Saved entries
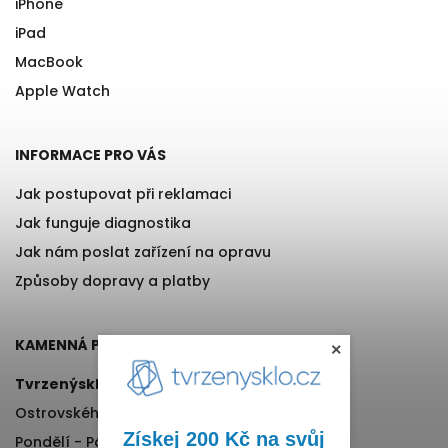
iPhone
iPad
MacBook
Apple Watch
INFORMACE PRO VÁS
Jak postupovat při reklamaci
Jak funguje diagnostika
Jak nám poslat zařízení na opravu
Způsoby dopravy a platby
KAMENNÁ PRODEJNA
×
Tvrzenýsklo.cz
Ostrovského 971/11, Praha 5
Získej 200 Kč na svůj
Pondělí - Pátek, 12:00-17:00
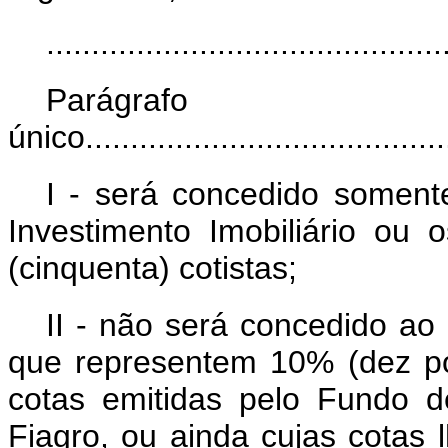
............................................
Parágrafo
único..........................................
I - será concedido somen
Investimento Imobiliário ou
(cinquenta) cotistas;
II - não será concedido ao c
que representem 10% (dez po
cotas emitidas pelo Fundo de
Fiagro, ou ainda cujas cotas 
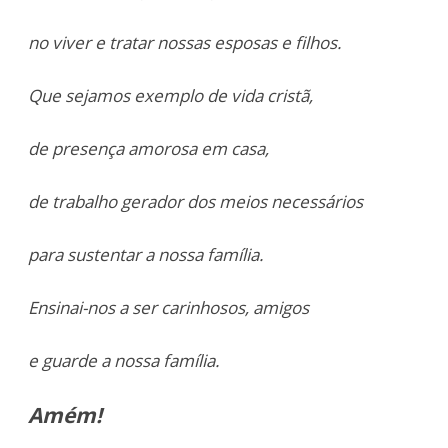
no viver e tratar nossas esposas e filhos.
Que sejamos exemplo de vida cristã,
de presença amorosa em casa,
de trabalho gerador dos meios necessários
para sustentar a nossa família.
Ensinai-nos a ser carinhosos, amigos
e guarde a nossa família.
Amém!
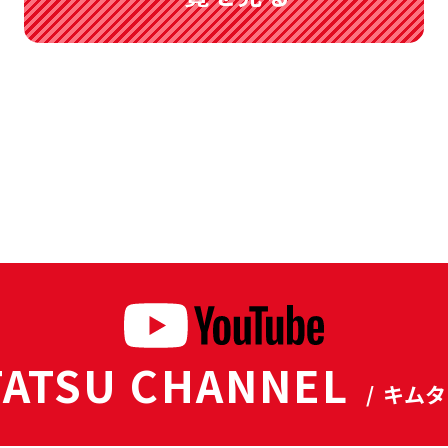
ATSU CHANNEL
/ キム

TASK ITEM » What is needed is an exact copy of only the lines above from the one with "Jak nám poslat zařízení na opravu" to the one with "Investimento Imobiliário ou", both kept, with every picture left out.

ANSWER SPACE »
Jak nám poslat zařízení na opravu
Způsoby dopravy a platby
KAMENNÁ PRODEJNA
×
Tvrzenýsklo.cz
Ostrovského 971/11, Praha 5
Získej 200 Kč na svůj
Pondělí - Pátek, 12:00-17:00
............................................
Parágrafo
único..........................................
I - será concedido somen
Investimento Imobiliário ou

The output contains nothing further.